Теперь всей гурьбою ходили они в клуб на танцы и смело задирали хозяйских дочек. После танцев они допоздна расхаживали по селу, взявшись под руки, или сидели на жердях оград, словно воробьи, курили папиросы, шумели и горланили песни.
После осенних работ им особенно нечего было делать, и молодые коммунары гуляли, задавали себе пиры, покупая в лавке вдоволь белого хлеба и сладкую шипучую воду в бутылках. Жили в двух больших комнатах, молодые отдельно от пожилых. Спали вповалку на общих нарах.

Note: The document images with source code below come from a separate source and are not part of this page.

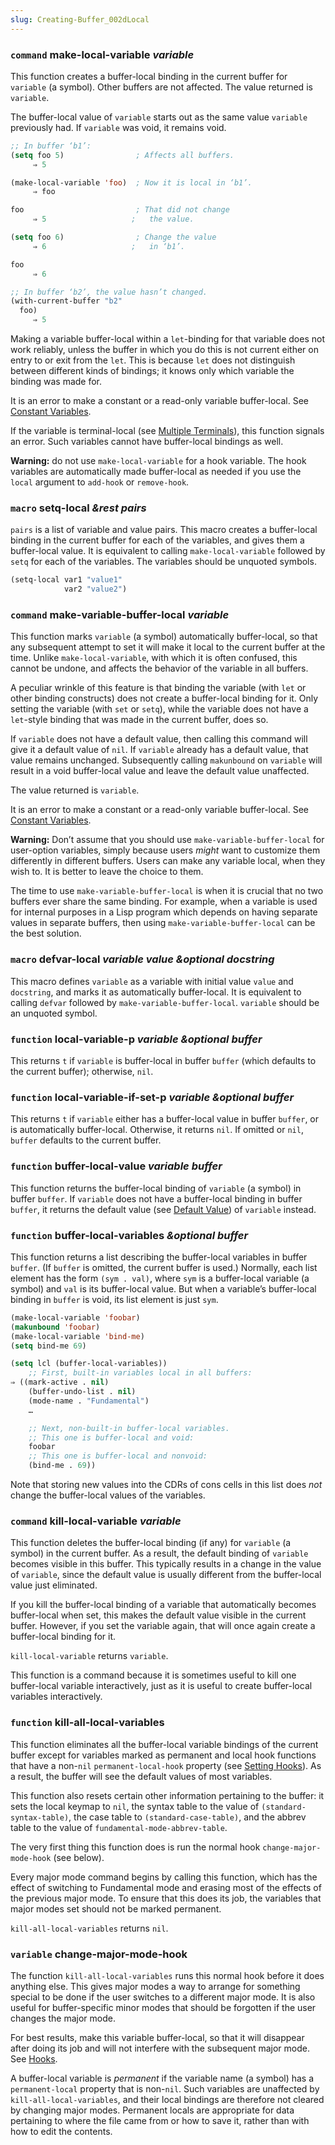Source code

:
 ```yaml
---
slug: Creating-Buffer_002dLocal
---
```


### <span className="tag command">`command`</span> **make-local-variable** *variable*

This function creates a buffer-local binding in the current buffer for `variable` (a symbol). Other buffers are not affected. The value returned is `variable`.

The buffer-local value of `variable` starts out as the same value `variable` previously had. If `variable` was void, it remains void.

```lisp
;; In buffer ‘b1’:
(setq foo 5)                ; Affects all buffers.
     ⇒ 5
```

```lisp
(make-local-variable 'foo)  ; Now it is local in ‘b1’.
     ⇒ foo
```

```lisp
foo                         ; That did not change
     ⇒ 5                   ;   the value.
```

```lisp
(setq foo 6)                ; Change the value
     ⇒ 6                   ;   in ‘b1’.
```

```lisp
foo
     ⇒ 6
```



```lisp
;; In buffer ‘b2’, the value hasn’t changed.
(with-current-buffer "b2"
  foo)
     ⇒ 5
```

Making a variable buffer-local within a `let`-binding for that variable does not work reliably, unless the buffer in which you do this is not current either on entry to or exit from the `let`. This is because `let` does not distinguish between different kinds of bindings; it knows only which variable the binding was made for.

It is an error to make a constant or a read-only variable buffer-local. See [Constant Variables](Constant-Variables).

If the variable is terminal-local (see [Multiple Terminals](Multiple-Terminals)), this function signals an error. Such variables cannot have buffer-local bindings as well.

**Warning:** do not use `make-local-variable` for a hook variable. The hook variables are automatically made buffer-local as needed if you use the `local` argument to `add-hook` or `remove-hook`.

### <span className="tag macro">`macro`</span> **setq-local** *\&rest pairs*

`pairs` is a list of variable and value pairs. This macro creates a buffer-local binding in the current buffer for each of the variables, and gives them a buffer-local value. It is equivalent to calling `make-local-variable` followed by `setq` for each of the variables. The variables should be unquoted symbols.

```lisp
(setq-local var1 "value1"
            var2 "value2")
```

### <span className="tag command">`command`</span> **make-variable-buffer-local** *variable*

This function marks `variable` (a symbol) automatically buffer-local, so that any subsequent attempt to set it will make it local to the current buffer at the time. Unlike `make-local-variable`, with which it is often confused, this cannot be undone, and affects the behavior of the variable in all buffers.

A peculiar wrinkle of this feature is that binding the variable (with `let` or other binding constructs) does not create a buffer-local binding for it. Only setting the variable (with `set` or `setq`), while the variable does not have a `let`-style binding that was made in the current buffer, does so.

If `variable` does not have a default value, then calling this command will give it a default value of `nil`. If `variable` already has a default value, that value remains unchanged. Subsequently calling `makunbound` on `variable` will result in a void buffer-local value and leave the default value unaffected.

The value returned is `variable`.

It is an error to make a constant or a read-only variable buffer-local. See [Constant Variables](Constant-Variables).

**Warning:** Don’t assume that you should use `make-variable-buffer-local` for user-option variables, simply because users *might* want to customize them differently in different buffers. Users can make any variable local, when they wish to. It is better to leave the choice to them.

The time to use `make-variable-buffer-local` is when it is crucial that no two buffers ever share the same binding. For example, when a variable is used for internal purposes in a Lisp program which depends on having separate values in separate buffers, then using `make-variable-buffer-local` can be the best solution.

### <span className="tag macro">`macro`</span> **defvar-local** *variable value \&optional docstring*

This macro defines `variable` as a variable with initial value `value` and `docstring`, and marks it as automatically buffer-local. It is equivalent to calling `defvar` followed by `make-variable-buffer-local`. `variable` should be an unquoted symbol.

### <span className="tag function">`function`</span> **local-variable-p** *variable \&optional buffer*

This returns `t` if `variable` is buffer-local in buffer `buffer` (which defaults to the current buffer); otherwise, `nil`.

### <span className="tag function">`function`</span> **local-variable-if-set-p** *variable \&optional buffer*

This returns `t` if `variable` either has a buffer-local value in buffer `buffer`, or is automatically buffer-local. Otherwise, it returns `nil`. If omitted or `nil`, `buffer` defaults to the current buffer.

### <span className="tag function">`function`</span> **buffer-local-value** *variable buffer*

This function returns the buffer-local binding of `variable` (a symbol) in buffer `buffer`. If `variable` does not have a buffer-local binding in buffer `buffer`, it returns the default value (see [Default Value](Default-Value)) of `variable` instead.

### <span className="tag function">`function`</span> **buffer-local-variables** *\&optional buffer*

This function returns a list describing the buffer-local variables in buffer `buffer`. (If `buffer` is omitted, the current buffer is used.) Normally, each list element has the form `(sym . val)`<!-- /@w -->, where `sym` is a buffer-local variable (a symbol) and `val` is its buffer-local value. But when a variable’s buffer-local binding in `buffer` is void, its list element is just `sym`.

```lisp
(make-local-variable 'foobar)
(makunbound 'foobar)
(make-local-variable 'bind-me)
(setq bind-me 69)
```

```lisp
(setq lcl (buffer-local-variables))
    ;; First, built-in variables local in all buffers:
⇒ ((mark-active . nil)
    (buffer-undo-list . nil)
    (mode-name . "Fundamental")
    …
```

```lisp
    ;; Next, non-built-in buffer-local variables.
    ;; This one is buffer-local and void:
    foobar
    ;; This one is buffer-local and nonvoid:
    (bind-me . 69))
```

Note that storing new values into the CDRs of cons cells in this list does *not* change the buffer-local values of the variables.

### <span className="tag command">`command`</span> **kill-local-variable** *variable*

This function deletes the buffer-local binding (if any) for `variable` (a symbol) in the current buffer. As a result, the default binding of `variable` becomes visible in this buffer. This typically results in a change in the value of `variable`, since the default value is usually different from the buffer-local value just eliminated.

If you kill the buffer-local binding of a variable that automatically becomes buffer-local when set, this makes the default value visible in the current buffer. However, if you set the variable again, that will once again create a buffer-local binding for it.

`kill-local-variable` returns `variable`.

This function is a command because it is sometimes useful to kill one buffer-local variable interactively, just as it is useful to create buffer-local variables interactively.

### <span className="tag function">`function`</span> **kill-all-local-variables**

This function eliminates all the buffer-local variable bindings of the current buffer except for variables marked as permanent and local hook functions that have a non-`nil` `permanent-local-hook` property (see [Setting Hooks](Setting-Hooks)). As a result, the buffer will see the default values of most variables.

This function also resets certain other information pertaining to the buffer: it sets the local keymap to `nil`, the syntax table to the value of `(standard-syntax-table)`, the case table to `(standard-case-table)`, and the abbrev table to the value of `fundamental-mode-abbrev-table`.

The very first thing this function does is run the normal hook `change-major-mode-hook` (see below).

Every major mode command begins by calling this function, which has the effect of switching to Fundamental mode and erasing most of the effects of the previous major mode. To ensure that this does its job, the variables that major modes set should not be marked permanent.

`kill-all-local-variables` returns `nil`.

### <span className="tag variable">`variable`</span> **change-major-mode-hook**

The function `kill-all-local-variables` runs this normal hook before it does anything else. This gives major modes a way to arrange for something special to be done if the user switches to a different major mode. It is also useful for buffer-specific minor modes that should be forgotten if the user changes the major mode.

For best results, make this variable buffer-local, so that it will disappear after doing its job and will not interfere with the subsequent major mode. See [Hooks](Hooks).

A buffer-local variable is *permanent* if the variable name (a symbol) has a `permanent-local` property that is non-`nil`. Such variables are unaffected by `kill-all-local-variables`, and their local bindings are therefore not cleared by changing major modes. Permanent locals are appropriate for data pertaining to where the file came from or how to save it, rather than with how to edit the contents.
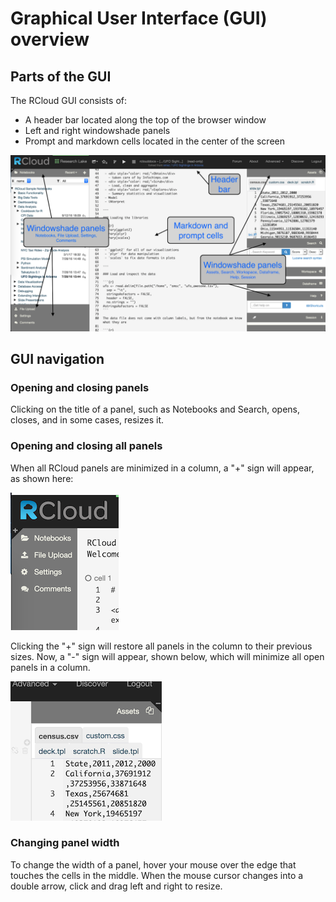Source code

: # Graphical User Interface (GUI) overview

## Parts of the GUI

The RCloud GUI consists of:

* A header bar located along the top of the browser window
* Left and right windowshade panels
* Prompt and markdown cells located in the center of the screen

<a href="img/GUI_Parts.png"><img class="trunc" src="img/GUI_Parts.png" /></a>

## GUI navigation

### Opening and closing panels

Clicking on the title of a panel, such as Notebooks and Search, opens, closes,
and in some cases, resizes it.

### Opening and closing all panels

When all RCloud panels are minimized in a column, a "+" sign will appear, as shown here:

![Left Windowshade Panel](img/windowshadeleft.png)

Clicking the "+" sign will restore all panels in the column to their previous sizes. Now, a "-" sign will appear, shown below, which will minimize all open panels in a column.

![Right Windowshade Panel](img/windowshaderight.png)

### Changing panel width

To change the width of a panel, hover your mouse over the edge that touches the cells in the middle. When the mouse cursor changes into a double arrow, click and drag left and right to resize.





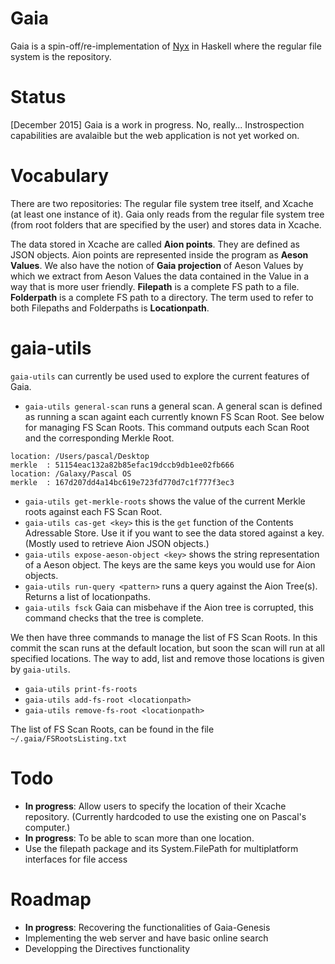 # Gaia

Gaia is a spin-off/re-implementation of [Nyx](https://github.com/shutkas/Nyx-Ruby) in Haskell where the regular file system is the repository.

# Status

[December 2015] Gaia is a work in progress. No, really... Instrospection capabilities are avalaible but the web application is not yet worked on.

# Vocabulary

There are two repositories: The regular file system tree itself, and Xcache (at least one instance of it). Gaia only reads from the regular file system tree (from root folders that are specified by the user) and stores data in Xcache.

The data stored in Xcache are called **Aion points**. They are defined as JSON objects. Aion points are represented inside the program as **Aeson Values**. We also have the notion of **Gaia projection** of Aeson Values by which we extract from Aeson Values the data contained in the Value in a way that is more user friendly. **Filepath** is a complete FS path to a file. **Folderpath** is a complete FS path to a directory. The term used to refer to both Filepaths and Folderpaths is **Locationpath**.

# gaia-utils

`gaia-utils` can currently be used used to explore the current features of Gaia.

- `gaia-utils general-scan` runs a general scan. A general scan is defined as running a scan againt each currently known FS Scan Root. See below for managing FS Scan Roots. This command outputs each Scan Root and the corresponding Merkle Root.

```
location: /Users/pascal/Desktop
merkle  : 51154eac132a82b85efac19dccb9db1ee02fb666
location: /Galaxy/Pascal OS
merkle  : 167d207dd4a14bc619e723fd770d7c1f777f3ec3
```

- `gaia-utils get-merkle-roots` shows the value of the current Merkle roots against each FS Scan Root.
- `gaia-utils cas-get <key>` this is the `get` function of the Contents Adressable Store. Use it if you want to see the data stored against a key. (Mostly used to retrieve Aion JSON objects.) 
- `gaia-utils expose-aeson-object <key>` shows the string representation of a Aeson object. The keys are the same keys you would use for Aion objects. 
- `gaia-utils run-query <pattern>` runs a query against the Aion Tree(s). Returns a list of locationpaths.
- `gaia-utils fsck` Gaia can misbehave if the Aion tree is corrupted, this command checks that the tree is complete.  

We then have three commands to manage the list of FS Scan Roots. In this commit the scan runs at the default location, but soon the scan will run at all specified locations. The way to add, list and remove those locations is given by `gaia-utils`.

- `gaia-utils print-fs-roots`
- `gaia-utils add-fs-root <locationpath>` 
- `gaia-utils remove-fs-root <locationpath>` 

The list of FS Scan Roots, can be found in the file `~/.gaia/FSRootsListing.txt`

# Todo
- **In progress**: Allow users to specify the location of their Xcache repository. (Currently hardcoded to use the existing one on Pascal's computer.)
- **In progress**: To be able to scan more than one location. 
- Use the filepath package and its System.FilePath for multiplatform interfaces for file access

# Roadmap
- **In progress**: Recovering the functionalities of Gaia-Genesis 
- Implementing the web server and have basic online search
- Developping the Directives functionality
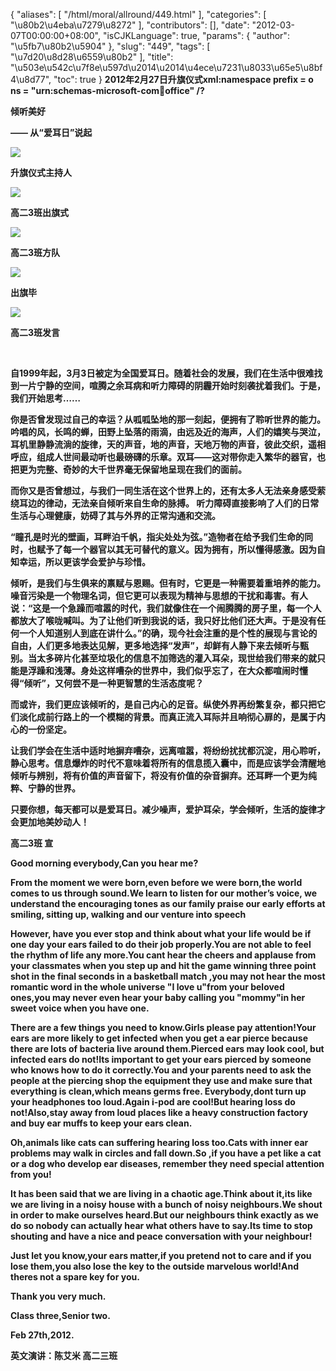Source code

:{
    "aliases": [
        "/html/moral/allround/449.html"
    ],
    "categories": [
        "\u80b2\u4eba\u7279\u8272"
    ],
    "contributors": [],
    "date": "2012-03-07T00:00:00+08:00",
    "isCJKLanguage": true,
    "params": {
        "author": "\u5fb7\u80b2\u5904"
    },
    "slug": "449",
    "tags": [
        "\u7d20\u8d28\u6559\u80b2"
    ],
    "title": "\u503e\u542c\u7f8e\u597d\u2014\u2014\u4ece\u7231\u8033\u65e5\u8bf4\u8d77",
    "toc": true
}
**2012年2月27日升旗仪式xml:namespace prefix = o ns = "urn:schemas-microsoft-com:office:office" /?**

**倾听美好**

**—— 从“爱耳日”说起** 

**![](https://cdn.tfls.online/mirror/full/7da18bec62e4b8c64aa095e08626bbf3834e10cd.jpg)**

**升旗仪式主持人**

**![](https://cdn.tfls.online/mirror/full/3b2594117237676483fdf1b6559ced562bbc28f4.jpg)**

**高二3班出旗式**

**![](https://cdn.tfls.online/mirror/full/49b065982ea1cf7a0ad1d3b9e290da319519376c.jpg)**

**高二3班方队**

**![](https://cdn.tfls.online/mirror/full/0ace90491ba361e426d79b9428f88e8b73e712ea.jpg)**

**出旗毕**

**![](https://cdn.tfls.online/mirror/full/3cf709d92c22bde419126fe36e74166691ea480b.jpg)**

**高二3班发言**

 

**自1999年起，3月3日被定为全国爱耳日。随着社会的发展，我们在生活中很难找到一片宁静的空间，喧腾之余耳病和听力障碍的阴霾开始时刻袭扰着我们。于是，我们开始思考……**

**你是否曾发现过自己的幸运？从呱呱坠地的那一刻起，便拥有了聆听世界的能力。吟唱的风，长鸣的蝉，田野上坠落的雨滴，由远及近的海声，人们的嬉笑与哭泣，耳机里静静流淌的旋律，天的声音，地的声音，天地万物的声音，彼此交织，遥相呼应，组成人世间最动听也最磅礴的乐章。双耳——这对带你走入繁华的器官，也把更为完整、奇妙的大千世界毫无保留地呈现在我们的面前。**

**而你又是否曾想过，与我们一同生活在这个世界上的，还有太多人无法亲身感受萦绕耳边的律动，无法亲自倾听来自生命的脉搏。 听力障碍直接影响了人们的日常生活与心理健康，妨碍了其与外界的正常沟通和交流。**

**“瞳孔是时光的壁画，耳畔泊千帆，指尖处处为弦。”造物者在给予我们生命的同时，也赋予了每一个器官以其无可替代的意义。因为拥有，所以懂得感激。因为自知幸运，所以更该学会爱护与珍惜。**

**倾听，是我们与生俱来的禀赋与恩赐。但有时，它更是一种需要着重培养的能力。噪音污染是一个物理名词，但它更可以表现为精神与思想的干扰和毒害。有人说：“这是一个急躁而喧嚣的时代，我们就像住在一个闹腾腾的房子里，每一个人都放大了喉咙喊叫。为了让他们听到我说的话，我只好比他们还大声。于是没有任何一个人知道别人到底在讲什么。”的确，现今社会注重的是个性的展现与言论的自由，人们更多地表达见解，更多地选择“发声”，却鲜有人静下来去倾听与甄别。当太多碎片化甚至垃圾化的信息不加筛选的灌入耳朵，现世给我们带来的就只能是浮躁和浅薄。身处这样嘈杂的世界中，我们似乎忘了，在大众都喧闹时懂得“倾听”，又何尝不是一种更智慧的生活态度呢？** 

**而或许，我们更应该倾听的，是自己内心的足音。纵使外界再纷繁复杂，都只把它们淡化成前行路上的一个模糊的背景。而真正流入耳际并且响彻心扉的，是属于内心的一份坚定。**

**让我们学会在生活中适时地摒弃嘈杂，远离喧嚣，将纷纷扰扰都沉淀，用心聆听，静心思考。信息爆炸的时代不意味着将所有的信息揽入囊中，而是应该学会清醒地倾听与辨别，将有价值的声音留下，将没有价值的杂音摒弃。还耳畔一个更为纯粹、宁静的世界。**

**只要你想，每天都可以是爱耳日。减少噪声，爱护耳朵，学会倾听，生活的旋律才会更加地美妙动人！**

**高二3班 宣**

 **Good morning everybody,Can you hear me?**

**From the moment we were born,even before we were born,the world comes to us through sound.We learn to listen for our mother’s voice, we understand the encouraging tones as our family praise our early efforts at smiling, sitting up, walking and our venture into speech**

**However, have you ever stop and think about what your life would be if one day your ears failed to do their job properly.You are not able to feel the rhythm of life any more.You cant hear the cheers and applause from your classmates when you step up and hit the game winning three point shot in the final seconds in a basketball match ,you may not hear the most romantic word in the whole universe "I love u"from your beloved ones,you may never even hear your baby calling you "mommy"in her sweet voice when you have one.**

**There are a few things you need to know.Girls please pay attention!Your ears are more likely to get infected when you get a ear pierce because there are lots of bacteria live around them.Pierced ears may look cool, but infected ears do not!Its important to get your ears pierced by someone who knows how to do it correctly.You and your parents need to ask the people at the piercing shop the equipment they use and make sure that everything is clean,which means germs free. Everybody,dont turn up your headphones too loud.Again i-pod are cool!But hearing loss do not!Also,stay away from loud places like a heavy construction factory and buy ear muffs to keep your ears clean.**

**Oh,animals like cats can suffering hearing loss too.Cats with inner ear problems may walk in circles and fall down.So ,if you have a pet like a cat or a dog who develop ear diseases, remember they need special attention from you!**

**It has been said that we are living in a chaotic age.Think about it,its like we are living in a noisy house with a bunch of noisy neighbours.We shout in order to make ourselves heard.But our neighbours think exactly as we do so nobody can actually hear what others have to say.Its time to stop shouting and have a nice and peace conversation with your neighbour!**

**Just let you know,your ears matter,if you pretend not to care and if you lose them,you also lose the key to the outside marvelous world!And theres not a spare key for you.**

**Thank you very much.**

**Class three,Senior two.**

**Feb 27th,2012.** 

**英文演讲：陈艾米 高二三班**

 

Как-то поздним вечером, когда молодые коммунары с грохотом ввалились в казарму и стали укладываться на ночь, Мансам лежал на своем месте и держал перед собою тоненькую книжицу, которая называлась «Манифест Коммунистической партии». В этот вечер Мансам не ходил со всеми гулять, задавшись целью вникнуть в смысл книжки, чтобы понять близкие и самые отдаленные задачи своей коммуны. Пока парни раздевались, вешали на протянутую вдоль нар веревку одежду, шумно переговариваясь, Мансам пытался продолжить чтение, но тут подполз к нему верзила Пан, разоблачившийся уже до белья. Он значительно посмотрел на лежавшего Мансама, помолчал, затем произнес:
— Слушай, болтают, что твоя сестренка в интересном положении. Правда это?
— Что?! Кто… сказал? — с трудом выговорил Мансам.
— Да все говорят, — ответил Пан и, еще раз значительно посмотрев на товарища, уполз назад, на свое место.
— Кто-то принялся рассказывать веселую и не очень пристойную историю, соль которой была в том, что беззащитная женщина сумела чем-то напугать в лесу тигра и тот в ужасе ускакал прочь. Парни были здоровые, молодые — от пятнадцати до тридцати лет, жили как монахи, хотя никто из них не давал монашеского обета, тяжко трудились, но не унывали и веселились как могли.
Вскоре потушили свет. Последние отдельные голоса стали стихать. Мансам лежал в оцепенении. Случилось то, чего он втайне больше всего боялся. Так пролежал Мансам долгое время. Вся коммуна по-
грузилась в глубокий сон, в тишину, над которой витали во тьме невнятные бредовые слова, случайно вырвавшись из сновидения. Порою сотрясал эту тишину чей-то разбойничий бесчувственный храп. Из соседней комнаты, где спали восемь пожилых коммунаров, доносился негромкий кашель.
Мансам поднялся, ощупью нашел одежду, висевшую на веревке, бесшумно оделся.
Ночь была лунная, с неподвижным лютым холодом, разлитым над снегами. Дорога отзывалась шагам железным скрежетом, Мансам видел на ней свою одинокую тень.